Einmal, das ist schon sehr lange her und ich war noch jünger und attraktiver, ist ein Mädchen auf die Bühne geklettert, auf mich zu gerannt und hat angefangen mich zu küssen. Das war mir damals ziemlich peinlich, aber heute finde ich, dass ich darauf echt stolz sein sollte.
Ach, und hier ist noch eine Story. Die ist wirklich, wirklich sehr alt. Ich war so sechs oder sieben Jahre alt, also noch bevor ich überhaupt Klavierstunden genommen habe und irgendwas über Musik wusste. Ich hatte ein kleines Spielzeugklavier und ich habe herausbekommen, wie man einen kleinen, coolen Song damit spielen konnte.
In meiner Schulklasse gab es Stunden, wo jeder, der singen oder spielen konnte, auf die Bühne gehen konnte, um sein Talent dem Rest der Klasse zu zeigen.
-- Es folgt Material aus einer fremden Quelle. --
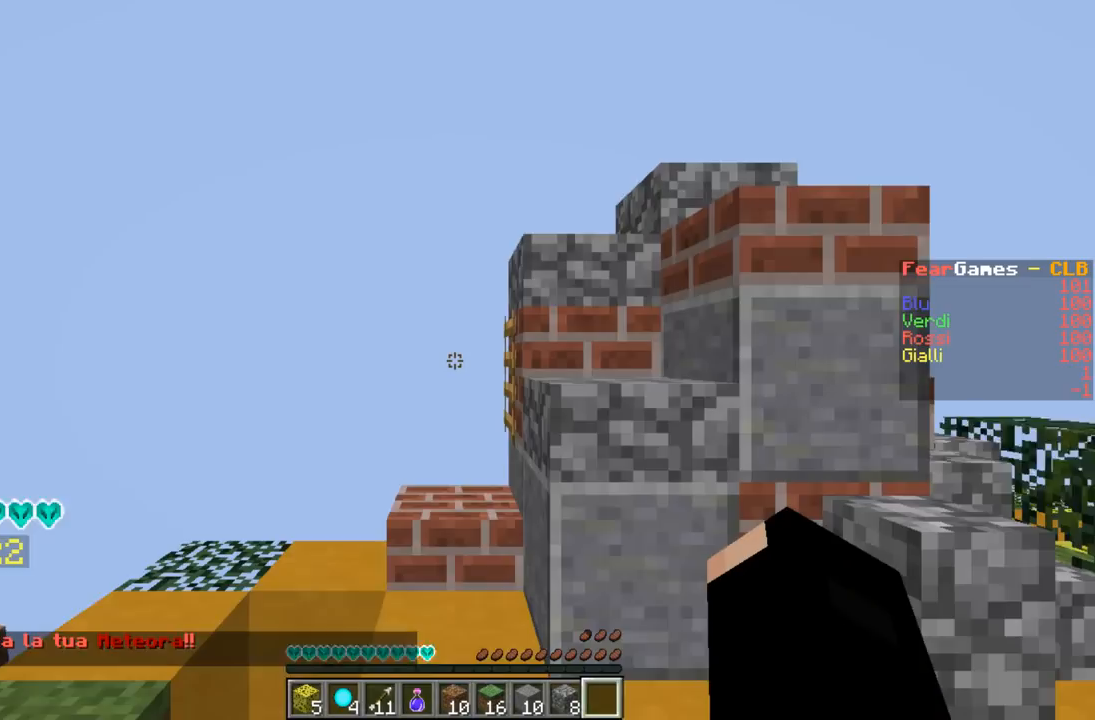
{"keys": [], "events": []}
Ich dachte, dass mein Song wirklich gut funktionieren würde und ging zu dem Klavier, zählte sechs Noten von der letzten Taste nach oben, so wie ich es mit meinem Spielzeugpiano gelernt hatte und begann zu spielen.
Natürlich hat das überhaupt nicht funktioniert und klang wie der totale Müll. Schlicht und ergreifend total daneben. Ich war sehr erstaunt und konnte überhaupt nicht verstehen, warum es so schrecklich klang. Also hörte ich auf, zählte noch mal die sechs Noten und begann noch mal von vorn. Natürlich klang es genauso schlecht wie zuvor. Ich wusste nicht, was ich tun sollte und bin wieder auf meinen Platz zurückgegangen. Jeder in der Klasse dachte, ich hätte einen Witz gemacht und begann zu lachen, sogar der Lehrer. Mein Gott, war das peinlich. So peinlich, dass ich mich heute noch so gut daran erinnere, als wäre es gerade letzte Woche gewesen.

Peter:
Was sind deine fünf Lieblingsalben aller Zeiten?

Dave:
Hmm, das ändert sich von Tag zu Tag abhängig von meiner Stimmung, aber heute wären es:
LED ZEPPELIN – "II", JELLYFISH – "Bellybutton", TOOL – "Lateralus", JIMI HENDRIX – "Band Of Gypsies" und THE BEATLES – "Revolver".
Jetzt, wo ich über tolle Alben nachdenke, möchte ich noch zehn hinzufügen, die wirklich sehr zu empfehlen sind und die du unbedingt kennen solltest. Okay, los geht's:
PORCUPINE TREE – "In Absentia", BAD COMPANY – "Bad Company", THE WHO – "Live At Leeds", ROBIN TROWER – "Bridge Of Sighs", YES – "Fragile", GENESIS – "Lamb Lies Down On Broadway", MILES DAVIS – "Bitches Brew".
Okay, okay ... ich höre ja schon auf. :-)

Peter:
Die Tipps sind notiert! Und wen würdest du auf ein dein eigenes Festival einladen?

Dave:
SPOCK'S BEARD (natürlich!), TOOL, PORCUPINE TREE, THE MARS VOLTA, SYSTEM OF A DOWN und ähnliche Bands, wenn es die Zeit erlaubt.

Peter:
Na, da wäre ich dabei! Dave, Danke für das Interview.